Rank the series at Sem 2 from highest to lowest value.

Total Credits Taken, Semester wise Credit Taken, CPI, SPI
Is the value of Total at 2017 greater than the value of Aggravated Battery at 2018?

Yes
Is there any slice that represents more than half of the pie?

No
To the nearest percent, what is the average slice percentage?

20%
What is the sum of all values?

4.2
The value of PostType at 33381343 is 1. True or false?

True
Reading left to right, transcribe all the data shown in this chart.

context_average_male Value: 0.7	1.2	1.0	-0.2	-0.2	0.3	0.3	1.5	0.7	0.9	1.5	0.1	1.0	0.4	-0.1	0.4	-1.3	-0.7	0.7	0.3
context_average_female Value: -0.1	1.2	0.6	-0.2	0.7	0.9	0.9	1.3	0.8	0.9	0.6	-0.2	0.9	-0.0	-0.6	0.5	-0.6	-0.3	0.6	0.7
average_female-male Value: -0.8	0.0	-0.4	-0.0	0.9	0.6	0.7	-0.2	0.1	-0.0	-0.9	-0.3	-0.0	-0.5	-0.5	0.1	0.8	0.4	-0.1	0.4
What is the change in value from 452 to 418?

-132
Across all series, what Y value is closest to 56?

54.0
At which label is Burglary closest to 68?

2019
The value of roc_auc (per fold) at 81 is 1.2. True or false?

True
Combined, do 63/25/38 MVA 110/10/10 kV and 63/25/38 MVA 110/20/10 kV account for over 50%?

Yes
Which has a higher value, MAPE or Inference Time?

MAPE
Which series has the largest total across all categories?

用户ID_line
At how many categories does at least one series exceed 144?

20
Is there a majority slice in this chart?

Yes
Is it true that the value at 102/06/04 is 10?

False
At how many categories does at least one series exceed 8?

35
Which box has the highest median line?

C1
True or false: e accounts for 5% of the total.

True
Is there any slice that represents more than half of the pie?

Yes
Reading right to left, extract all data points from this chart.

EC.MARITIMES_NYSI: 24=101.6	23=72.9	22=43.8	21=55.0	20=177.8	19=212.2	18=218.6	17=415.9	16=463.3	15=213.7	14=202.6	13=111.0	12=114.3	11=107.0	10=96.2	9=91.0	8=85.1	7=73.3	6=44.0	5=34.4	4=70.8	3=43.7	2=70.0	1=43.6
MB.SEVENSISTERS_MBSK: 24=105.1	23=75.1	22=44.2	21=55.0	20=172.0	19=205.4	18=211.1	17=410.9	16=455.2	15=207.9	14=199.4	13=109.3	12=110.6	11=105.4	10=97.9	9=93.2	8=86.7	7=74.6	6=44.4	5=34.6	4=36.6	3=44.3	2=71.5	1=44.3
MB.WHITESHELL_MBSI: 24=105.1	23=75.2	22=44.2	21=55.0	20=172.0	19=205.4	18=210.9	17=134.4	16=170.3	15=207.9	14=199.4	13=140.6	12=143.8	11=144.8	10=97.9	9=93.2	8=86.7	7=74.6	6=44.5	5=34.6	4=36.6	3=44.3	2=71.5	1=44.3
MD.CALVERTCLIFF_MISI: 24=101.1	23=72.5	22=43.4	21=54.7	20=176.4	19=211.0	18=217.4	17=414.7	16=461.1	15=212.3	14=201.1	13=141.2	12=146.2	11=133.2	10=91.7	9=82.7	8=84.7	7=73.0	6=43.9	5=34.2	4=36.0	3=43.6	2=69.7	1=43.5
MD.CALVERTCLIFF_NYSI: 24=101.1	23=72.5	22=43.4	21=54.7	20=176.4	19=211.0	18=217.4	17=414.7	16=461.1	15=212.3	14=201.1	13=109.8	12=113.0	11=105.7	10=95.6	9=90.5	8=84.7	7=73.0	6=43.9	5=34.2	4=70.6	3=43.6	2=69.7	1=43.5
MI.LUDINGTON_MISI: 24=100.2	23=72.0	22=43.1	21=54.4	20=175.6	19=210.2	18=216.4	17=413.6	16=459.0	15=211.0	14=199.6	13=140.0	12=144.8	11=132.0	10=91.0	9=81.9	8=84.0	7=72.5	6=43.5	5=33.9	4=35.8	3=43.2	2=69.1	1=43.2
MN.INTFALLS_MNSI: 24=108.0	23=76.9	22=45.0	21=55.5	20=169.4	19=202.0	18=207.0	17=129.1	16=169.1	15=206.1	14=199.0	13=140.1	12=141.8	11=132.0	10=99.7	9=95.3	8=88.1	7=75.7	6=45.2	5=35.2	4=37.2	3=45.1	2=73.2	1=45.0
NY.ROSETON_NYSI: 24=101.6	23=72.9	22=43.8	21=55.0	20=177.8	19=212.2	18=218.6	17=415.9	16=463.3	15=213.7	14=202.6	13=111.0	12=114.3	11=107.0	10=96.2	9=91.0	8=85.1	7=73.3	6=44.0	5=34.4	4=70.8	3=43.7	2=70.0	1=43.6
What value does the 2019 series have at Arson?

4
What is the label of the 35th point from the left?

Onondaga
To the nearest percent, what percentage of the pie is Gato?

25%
________________________
Please revise all of the rows above by changing every "series" to "data series", keeping everything else the same.

Rank the data series at Sem 2 from highest to lowest value.

Total Credits Taken, Semester wise Credit Taken, CPI, SPI
Is the value of Total at 2017 greater than the value of Aggravated Battery at 2018?

Yes
Is there any slice that represents more than half of the pie?

No
To the nearest percent, what is the average slice percentage?

20%
What is the sum of all values?

4.2
The value of PostType at 33381343 is 1. True or false?

True
Reading left to right, transcribe all the data shown in this chart.

context_average_male Value: 0.7	1.2	1.0	-0.2	-0.2	0.3	0.3	1.5	0.7	0.9	1.5	0.1	1.0	0.4	-0.1	0.4	-1.3	-0.7	0.7	0.3
context_average_female Value: -0.1	1.2	0.6	-0.2	0.7	0.9	0.9	1.3	0.8	0.9	0.6	-0.2	0.9	-0.0	-0.6	0.5	-0.6	-0.3	0.6	0.7
average_female-male Value: -0.8	0.0	-0.4	-0.0	0.9	0.6	0.7	-0.2	0.1	-0.0	-0.9	-0.3	-0.0	-0.5	-0.5	0.1	0.8	0.4	-0.1	0.4
What is the change in value from 452 to 418?

-132
Across all data series, what Y value is closest to 56?

54.0
At which label is Burglary closest to 68?

2019
The value of roc_auc (per fold) at 81 is 1.2. True or false?

True
Combined, do 63/25/38 MVA 110/10/10 kV and 63/25/38 MVA 110/20/10 kV account for over 50%?

Yes
Which has a higher value, MAPE or Inference Time?

MAPE
Which data series has the largest total across all categories?

用户ID_line
At how many categories does at least one data series exceed 144?

20
Is there a majority slice in this chart?

Yes
Is it true that the value at 102/06/04 is 10?

False
At how many categories does at least one data series exceed 8?

35
Which box has the highest median line?

C1
True or false: e accounts for 5% of the total.

True
Is there any slice that represents more than half of the pie?

Yes
Reading right to left, extract all data points from this chart.

EC.MARITIMES_NYSI: 24=101.6	23=72.9	22=43.8	21=55.0	20=177.8	19=212.2	18=218.6	17=415.9	16=463.3	15=213.7	14=202.6	13=111.0	12=114.3	11=107.0	10=96.2	9=91.0	8=85.1	7=73.3	6=44.0	5=34.4	4=70.8	3=43.7	2=70.0	1=43.6
MB.SEVENSISTERS_MBSK: 24=105.1	23=75.1	22=44.2	21=55.0	20=172.0	19=205.4	18=211.1	17=410.9	16=455.2	15=207.9	14=199.4	13=109.3	12=110.6	11=105.4	10=97.9	9=93.2	8=86.7	7=74.6	6=44.4	5=34.6	4=36.6	3=44.3	2=71.5	1=44.3
MB.WHITESHELL_MBSI: 24=105.1	23=75.2	22=44.2	21=55.0	20=172.0	19=205.4	18=210.9	17=134.4	16=170.3	15=207.9	14=199.4	13=140.6	12=143.8	11=144.8	10=97.9	9=93.2	8=86.7	7=74.6	6=44.5	5=34.6	4=36.6	3=44.3	2=71.5	1=44.3
MD.CALVERTCLIFF_MISI: 24=101.1	23=72.5	22=43.4	21=54.7	20=176.4	19=211.0	18=217.4	17=414.7	16=461.1	15=212.3	14=201.1	13=141.2	12=146.2	11=133.2	10=91.7	9=82.7	8=84.7	7=73.0	6=43.9	5=34.2	4=36.0	3=43.6	2=69.7	1=43.5
MD.CALVERTCLIFF_NYSI: 24=101.1	23=72.5	22=43.4	21=54.7	20=176.4	19=211.0	18=217.4	17=414.7	16=461.1	15=212.3	14=201.1	13=109.8	12=113.0	11=105.7	10=95.6	9=90.5	8=84.7	7=73.0	6=43.9	5=34.2	4=70.6	3=43.6	2=69.7	1=43.5
MI.LUDINGTON_MISI: 24=100.2	23=72.0	22=43.1	21=54.4	20=175.6	19=210.2	18=216.4	17=413.6	16=459.0	15=211.0	14=199.6	13=140.0	12=144.8	11=132.0	10=91.0	9=81.9	8=84.0	7=72.5	6=43.5	5=33.9	4=35.8	3=43.2	2=69.1	1=43.2
MN.INTFALLS_MNSI: 24=108.0	23=76.9	22=45.0	21=55.5	20=169.4	19=202.0	18=207.0	17=129.1	16=169.1	15=206.1	14=199.0	13=140.1	12=141.8	11=132.0	10=99.7	9=95.3	8=88.1	7=75.7	6=45.2	5=35.2	4=37.2	3=45.1	2=73.2	1=45.0
NY.ROSETON_NYSI: 24=101.6	23=72.9	22=43.8	21=55.0	20=177.8	19=212.2	18=218.6	17=415.9	16=463.3	15=213.7	14=202.6	13=111.0	12=114.3	11=107.0	10=96.2	9=91.0	8=85.1	7=73.3	6=44.0	5=34.4	4=70.8	3=43.7	2=70.0	1=43.6
What value does the 2019 data series have at Arson?

4
What is the label of the 35th point from the left?

Onondaga
To the nearest percent, what percentage of the pie is Gato?

25%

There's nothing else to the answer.